§ **DIRECTIONS**: Write out every line of the items below with no changes.

Items stored in a collection:
========
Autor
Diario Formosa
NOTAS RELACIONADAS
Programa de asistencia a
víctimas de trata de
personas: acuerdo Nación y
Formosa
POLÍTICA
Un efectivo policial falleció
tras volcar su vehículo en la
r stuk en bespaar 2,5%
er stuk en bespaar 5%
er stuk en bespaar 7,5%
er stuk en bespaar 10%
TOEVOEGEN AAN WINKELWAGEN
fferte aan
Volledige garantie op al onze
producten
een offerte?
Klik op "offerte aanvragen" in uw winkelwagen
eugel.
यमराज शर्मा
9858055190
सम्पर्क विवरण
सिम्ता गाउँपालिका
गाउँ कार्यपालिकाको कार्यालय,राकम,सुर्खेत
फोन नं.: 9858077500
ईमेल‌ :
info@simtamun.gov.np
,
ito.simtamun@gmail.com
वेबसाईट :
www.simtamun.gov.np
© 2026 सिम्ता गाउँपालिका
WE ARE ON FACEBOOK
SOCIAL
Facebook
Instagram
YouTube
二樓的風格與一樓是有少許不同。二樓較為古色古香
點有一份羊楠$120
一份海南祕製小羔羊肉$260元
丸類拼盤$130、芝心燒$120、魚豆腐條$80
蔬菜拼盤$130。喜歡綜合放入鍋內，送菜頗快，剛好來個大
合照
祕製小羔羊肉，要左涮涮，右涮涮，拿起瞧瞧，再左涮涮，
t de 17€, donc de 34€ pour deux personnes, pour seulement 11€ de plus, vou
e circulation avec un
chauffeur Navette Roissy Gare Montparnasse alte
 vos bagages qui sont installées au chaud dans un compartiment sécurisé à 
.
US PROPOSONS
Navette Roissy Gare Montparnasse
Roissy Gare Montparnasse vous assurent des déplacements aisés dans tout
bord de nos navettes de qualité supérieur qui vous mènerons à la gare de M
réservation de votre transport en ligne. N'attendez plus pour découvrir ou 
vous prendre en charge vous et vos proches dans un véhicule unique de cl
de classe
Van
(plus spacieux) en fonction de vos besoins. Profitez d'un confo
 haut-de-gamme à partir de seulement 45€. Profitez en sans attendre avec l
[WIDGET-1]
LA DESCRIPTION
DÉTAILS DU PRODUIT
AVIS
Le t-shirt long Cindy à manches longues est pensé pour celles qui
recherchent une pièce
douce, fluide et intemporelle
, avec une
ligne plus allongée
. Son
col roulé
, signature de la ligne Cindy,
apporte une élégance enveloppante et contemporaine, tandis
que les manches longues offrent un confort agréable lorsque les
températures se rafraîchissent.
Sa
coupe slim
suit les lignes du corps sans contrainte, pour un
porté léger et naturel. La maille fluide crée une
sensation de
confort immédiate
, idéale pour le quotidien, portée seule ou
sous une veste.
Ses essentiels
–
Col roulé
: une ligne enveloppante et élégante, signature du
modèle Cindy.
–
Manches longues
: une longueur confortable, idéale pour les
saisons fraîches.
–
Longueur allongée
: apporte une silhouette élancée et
========
§ **WRITTEN RESPONSE**:
Autor
Diario Formosa
NOTAS RELACIONADAS
Programa de asistencia a
víctimas de trata de
personas: acuerdo Nación y
Formosa
POLÍTICA
Un efectivo policial falleció
tras volcar su vehículo en la
r stuk en bespaar 2,5%
er stuk en bespaar 5%
er stuk en bespaar 7,5%
er stuk en bespaar 10%
TOEVOEGEN AAN WINKELWAGEN
fferte aan
Volledige garantie op al onze
producten
een offerte?
Klik op "offerte aanvragen" in uw winkelwagen
eugel.
यमराज शर्मा
9858055190
सम्पर्क विवरण
सिम्ता गाउँपालिका
गाउँ कार्यपालिकाको कार्यालय,राकम,सुर्खेत
फोन नं.: 9858077500
ईमेल‌ :
info@simtamun.gov.np
,
ito.simtamun@gmail.com
वेबसाईट :
www.simtamun.gov.np
© 2026 सिम्ता गाउँपालिका
WE ARE ON FACEBOOK
SOCIAL
Facebook
Instagram
YouTube
二樓的風格與一樓是有少許不同。二樓較為古色古香
點有一份羊楠$120
一份海南祕製小羔羊肉$260元
丸類拼盤$130、芝心燒$120、魚豆腐條$80
蔬菜拼盤$130。喜歡綜合放入鍋內，送菜頗快，剛好來個大
合照
祕製小羔羊肉，要左涮涮，右涮涮，拿起瞧瞧，再左涮涮，
t de 17€, donc de 34€ pour deux personnes, pour seulement 11€ de plus, vou
e circulation avec un
chauffeur Navette Roissy Gare Montparnasse alte
 vos bagages qui sont installées au chaud dans un compartiment sécurisé à 
.
US PROPOSONS
Navette Roissy Gare Montparnasse
Roissy Gare Montparnasse vous assurent des déplacements aisés dans tout
bord de nos navettes de qualité supérieur qui vous mènerons à la gare de M
réservation de votre transport en ligne. N'attendez plus pour découvrir ou 
vous prendre en charge vous et vos proches dans un véhicule unique de cl
de classe
Van
(plus spacieux) en fonction de vos besoins. Profitez d'un confo
 haut-de-gamme à partir de seulement 45€. Profitez en sans attendre avec l
[WIDGET-1]
LA DESCRIPTION
DÉTAILS DU PRODUIT
AVIS
Le t-shirt long Cindy à manches longues est pensé pour celles qui
recherchent une pièce
douce, fluide et intemporelle
, avec une
ligne plus allongée
. Son
col roulé
, signature de la ligne Cindy,
apporte une élégance enveloppante et contemporaine, tandis
que les manches longues offrent un confort agréable lorsque les
températures se rafraîchissent.
Sa
coupe slim
suit les lignes du corps sans contrainte, pour un
porté léger et naturel. La maille fluide crée une
sensation de
confort immédiate
, idéale pour le quotidien, portée seule ou
sous une veste.
Ses essentiels
–
Col roulé
: une ligne enveloppante et élégante, signature du
modèle Cindy.
–
Manches longues
: une longueur confortable, idéale pour les
saisons fraîches.
–
Longueur allongée
: apporte une silhouette élancée et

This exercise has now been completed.